Spanish third quarter GDP figures tomorrow are likely to confirm the Bank of Spain’s prediction that the euro zone’s fourth largest economy has finally put nine quarters of contraction behind it, albeit with growth of just 0.1 percent.
Today, we get some appetizers that show just how far an economy with unemployment in excess of 25 percent has to go. Spanish retail sales, just out, have fallen every month for 39 months after posting a 2.2 percent year-on-year fall in September, showing domestic demand remains deeply depressed. All the progress so far has come on the export side of the balance sheet.
Spain’s public deficit figures, not including local governments and town halls, are also on the block. The deficit was 4.52 percent of GDP in the year to July and the government, which is aiming for a 6.5 percent year-end target, says it is on track.
Spanish borrowing costs have been falling and outperforming those of Italy but yesterday, Italian two-year yields hit a five-month low at an auction of zero coupon bonds, so there is no sign of debt-raising problems there either despite all the country’s economic and political troubles.
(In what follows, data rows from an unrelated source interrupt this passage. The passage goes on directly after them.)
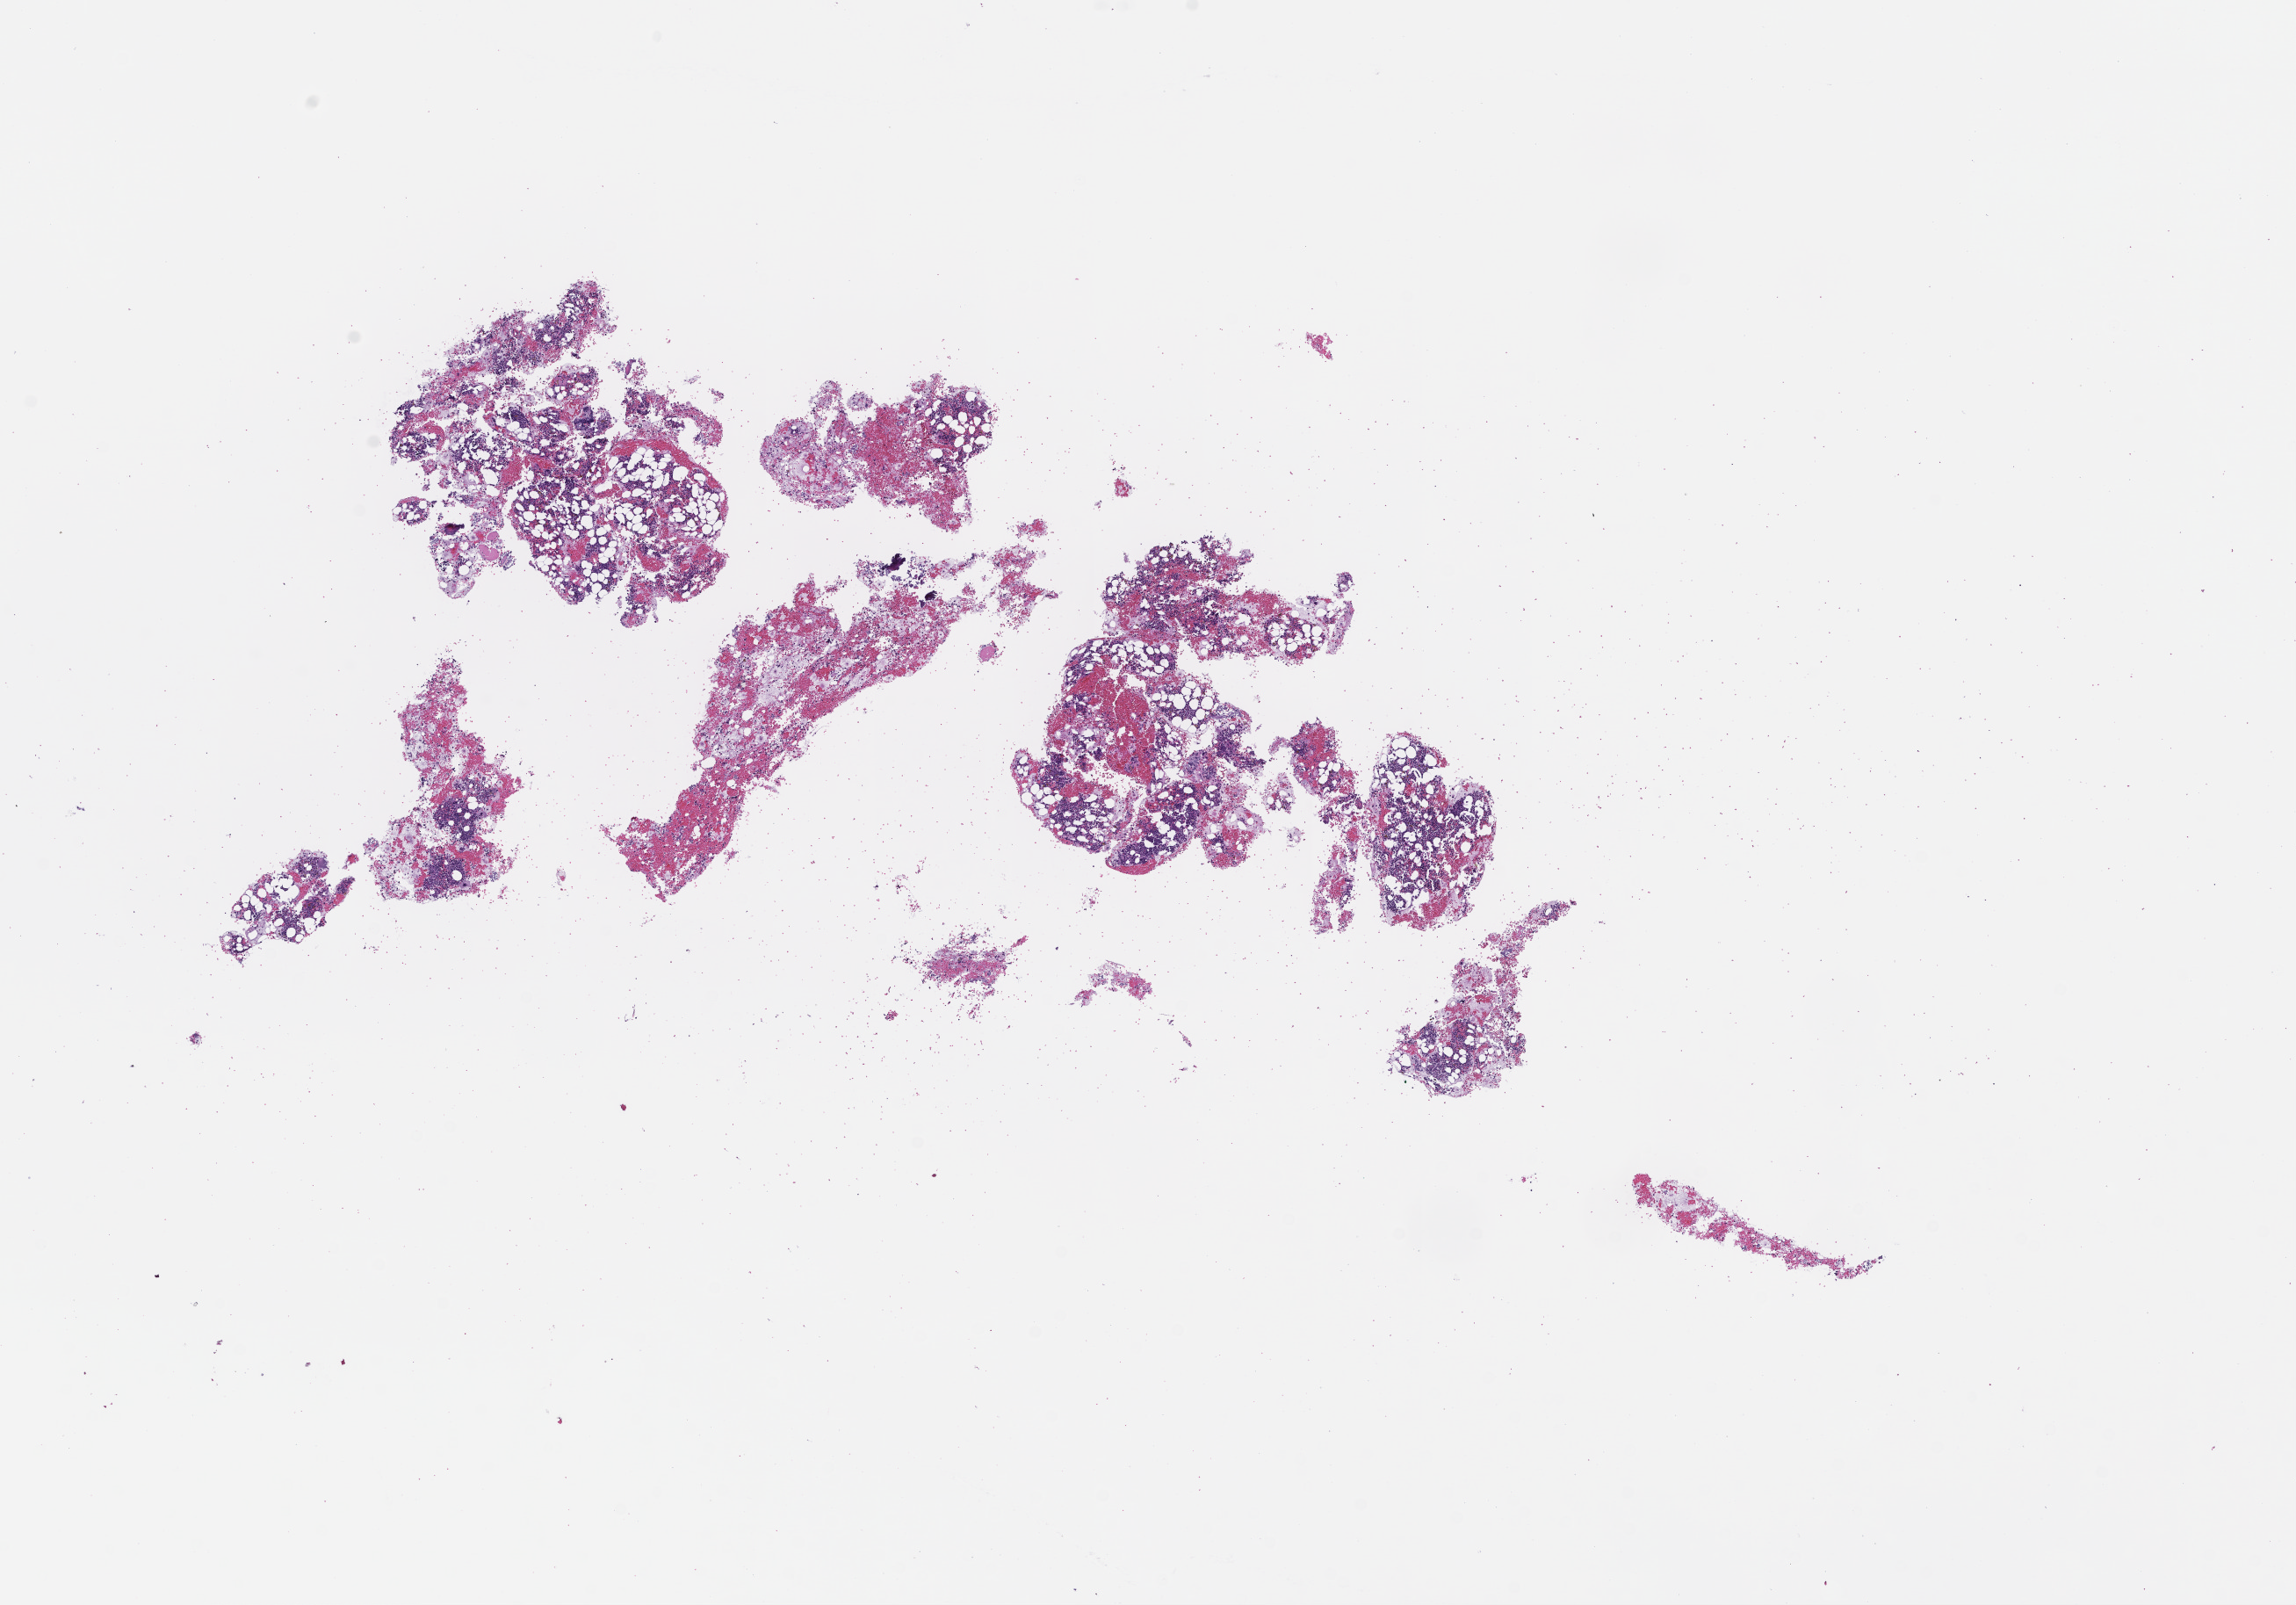
Digitized H&E-stained section, whole scanned area (about 10.6 x 7.4 mm) shown as a low-resolution overview; FFPE section; site: bone marrow; specimen time point: collected at disease progression. Patient: female.
This section: primary tumor. Diagnosis: Acute Myeloid Leukemia Not Otherwise Specified.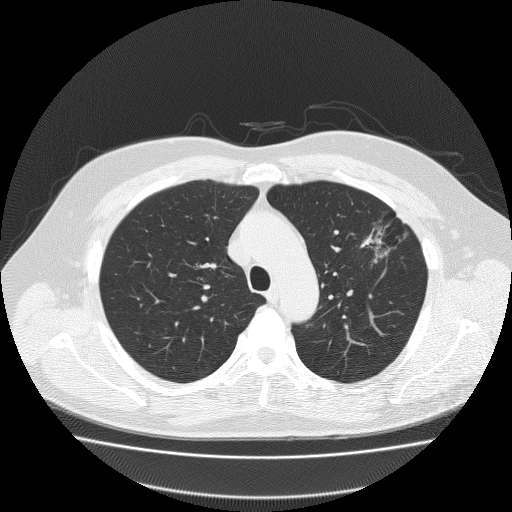
Low-dose screening chest CT, axial slice; baseline annual screen; lung window (W 1500 / L -600 HU); 2 mm slice thickness; lung (sharp) reconstruction kernel (FC51); slice 55 of 204 in the series; 512 × 512 image matrix. Male, age 62 years at enrolment.
- Expert-annotated lung lesion, bounding box [x1, y1, x2, y2] px = [354, 204, 422, 262].
- Reader record for this screening exam (exam-level; its link to the box is not recorded): non-calcified nodule or mass ≥4 mm, left upper lobe, 18 × 8 mm, spiculated (stellate) margins, soft tissue attenuation.
- Official screen result: positive, change unspecified: nodule(s) >= 4 mm or enlarging nodule(s), mass(es), or other non-specific abnormalities suspicious for lung cancer.
- Later outcome: lung cancer diagnosed 49 days after this screen — bronchiolo-alveolar adenocarcinoma, NOS, left upper lobe, well differentiated (G1), stage IA (AJCC 6th edition), 25 mm at pathology.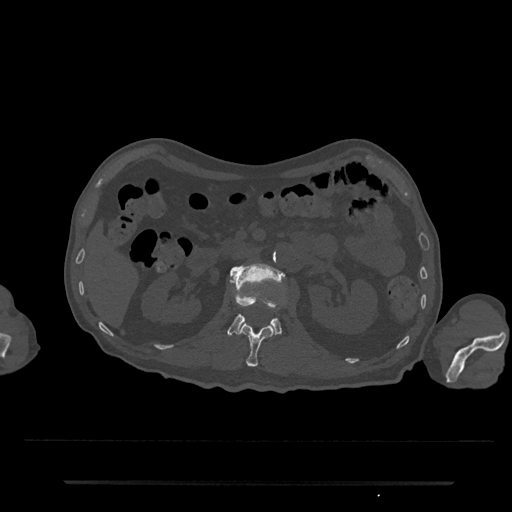
CT including the spine, one axial slice. Position 99 of 797 along the scan axis. 120 kVp. Bone window (W 1800 / L 400 HU). 0.5 mm slice thickness. 512 × 512 image matrix. Patient: male, 74 years. From the clinical record (not read from this slice): primary cancer: prostate.
Structures marked on this image (semi-automatically segmented with operator editing):
- L1 vertebra: bounding box <239,323,274,367> (left, top, right, bottom; pixels)
- L2 vertebra: <227,262,283,335>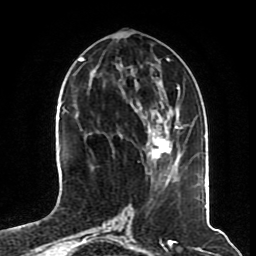
Breast MRI (dynamic contrast-enhanced), one axial slice; slice 28 of 70 in the series (ordered by position); cropped to one breast; dynamic contrast-enhanced series, time point 2 of 8 at this slice position (early post-contrast); 1.5 T; TE 4.2 ms, TR 7 ms; 256 × 256 image matrix. Female patient.
Outlined on this slice (semi-automatic segmentation, software-assisted and operator-edited):
- enhancing-tissue mask used for the functional tumour volume (all voxels passing the contrast-enhancement thresholds inside the analysis volume; usually the tumour): bounding box (x1, y1, x2, y2) in pixels: (147, 126, 178, 158)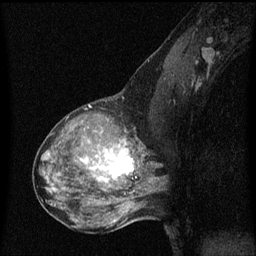
Breast MRI (dynamic contrast-enhanced), one sagittal slice. Slice 35 of 60 in the series (ordered by position). Dynamic contrast-enhanced series, image 2 of 3 at this slice position (ordered by acquisition). 1.5 T. TE 4.2 ms, TR 8 ms. 256 × 256 image matrix, field of view 200 × 200 mm. Patient: female, 50 years.
Annotated regions visible in this slice (semi-automatic segmentation, software-assisted and operator-edited):
- analysis volume of interest (the breast-tissue region the enhancement analysis was run in; not a lesion): bounding box [x1, y1, x2, y2] px = [91, 126, 141, 189]
- tumour enhancement mask (voxels above the 70 % enhancement threshold inside the analysis volume of interest): [96, 142, 134, 183]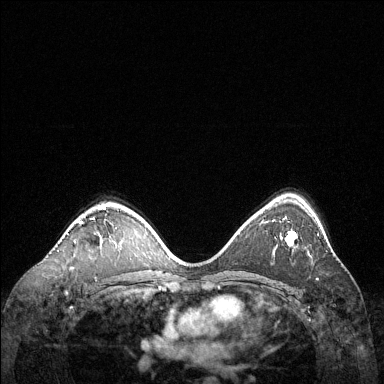
Breast MRI (dynamic contrast-enhanced), one axial slice. Slice 86 of 144 in the series (ordered by position). Dynamic contrast-enhanced series, time point 2 of 6 at this slice position (early post-contrast). 1.5 T. TE 1.6 ms, TR 4.6 ms. 1.2 mm slice thickness. 384 × 384 image matrix, field of view 360 × 360 mm. Female patient.
Outlined on this slice (semi-automatically segmented with operator editing):
- enhancing-tissue mask used for the functional tumour volume (all voxels passing the contrast-enhancement thresholds inside the analysis volume; usually the tumour): bounding box [x1, y1, x2, y2] px = [80, 206, 106, 224]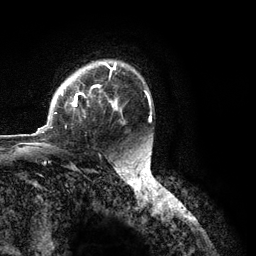
Breast MRI (dynamic contrast-enhanced), one axial slice. Position 84 of 134 along the scan axis. Cropped to one breast. Dynamic contrast-enhanced series, time point 2 of 6 at this slice position (early post-contrast). 3 T. TE 2.8 ms, TR 7.3 ms. 1.2 mm slice thickness. 256 × 256 image matrix. Female patient.
Annotated regions visible in this slice (semi-automatically segmented with operator editing):
- enhancing-tissue mask used for the functional tumour volume (all voxels passing the contrast-enhancement thresholds inside the analysis volume; usually the tumour): bounding box (x1, y1, x2, y2) in pixels: (36, 62, 122, 134)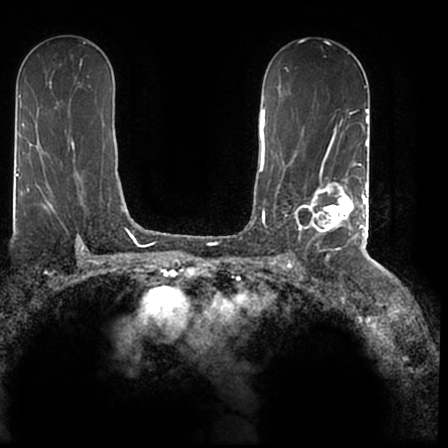
Breast MRI (dynamic contrast-enhanced), one axial slice; slice 116 of 200 in the series (ordered by position); cropped to one breast; dynamic contrast-enhanced series, time point 2 of 7 at this slice position (early post-contrast); 1.5 T; TE 2.2 ms, TR 4.6 ms; 0.8 mm slice thickness; 448 × 448 image matrix, field of view 280 × 280 mm. Female patient.
Annotated regions visible in this slice (semi-automatic segmentation, software-assisted and operator-edited):
- enhancing-tissue mask used for the functional tumour volume (all voxels passing the contrast-enhancement thresholds inside the analysis volume; usually the tumour): bounding box <296,167,366,244> (left, top, right, bottom; pixels)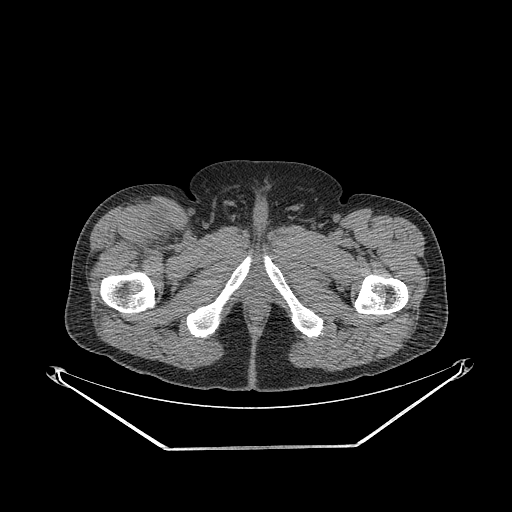
CT of an extremity soft-tissue mass (from a PET/CT study), one axial slice; position 306 of 311 along the scan axis; 140 kVp; soft-tissue window (W 400 / L 40 HU); 512 × 512 image matrix, field of view 500 × 500 mm. Male patient. From the clinical record (not read from this slice): histological type: pleiomorphic leiomyosarcoma; grade: intermediate; site of the primary tumour: right thigh.
Structures marked on this image (expert contour drawn on MRI and transferred to this co-registered scan by the dataset authors):
- gross tumour volume including surrounding oedema: bounding box [x1, y1, x2, y2] px = [139, 206, 175, 245]
- gross tumour volume (mass): [155, 217, 174, 241]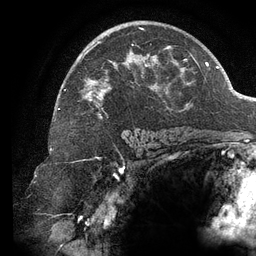
Breast MRI (dynamic contrast-enhanced), one axial slice; slice 83 of 134 in the series (ordered by position); cropped to one breast; dynamic contrast-enhanced series, time point 2 of 6 at this slice position (early post-contrast); 3 T; TE 2.7 ms, TR 6.5 ms; 1.2 mm slice thickness; 256 × 256 image matrix, field of view 200 × 200 mm. Female patient.
Annotated regions visible in this slice (semi-automatic segmentation, software-assisted and operator-edited):
- enhancing-tissue mask used for the functional tumour volume (all voxels passing the contrast-enhancement thresholds inside the analysis volume; usually the tumour): bounding box [x1, y1, x2, y2] px = [64, 28, 188, 119]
Today, Rome is back with up to 8 billion euros of Treasury bills. On Thursday, it will auction up to 6 billion euros of five- and 10-year bonds.
It would be a mistake to take that as a sign of smooth running. After Silvio Berlusconi’s failure to pull down the government, Prime Minister Enrico Letta has some time to push through economic reforms, cut taxes and spending in an effort to galvanize activity. But already the politics look difficult.